▶ TRY IT:
All entries need to be written out again exactly, without their pictures.

==== RECORDS PROVIDED

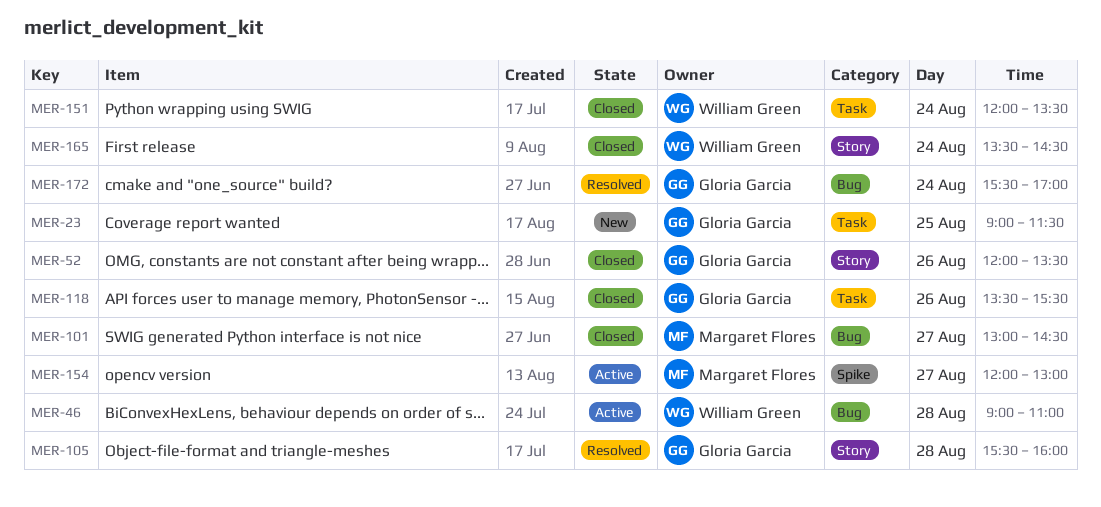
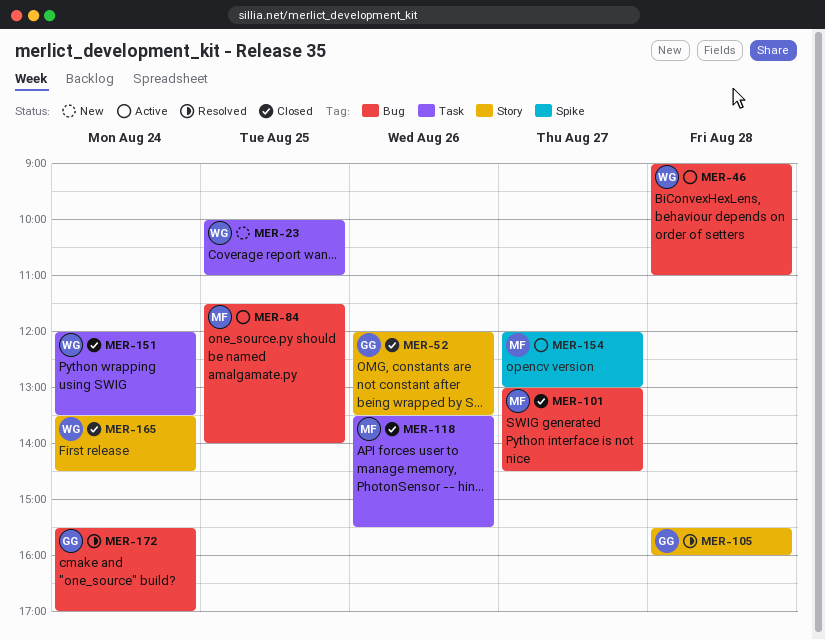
MER-23, owner: Gloria Garcia -> William Green
MER-23, begins: 09:00 -> 10:00
MER-23, ends: 11:30 -> 11:00
MER-84: none -> present
MER-118, owner: Gloria Garcia -> Margaret Flores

========

▶ REPLY TO THE TASK:
MER-23, owner: Gloria Garcia -> William Green
MER-23, begins: 09:00 -> 10:00
MER-23, ends: 11:30 -> 11:00
MER-84: none -> present
MER-118, owner: Gloria Garcia -> Margaret Flores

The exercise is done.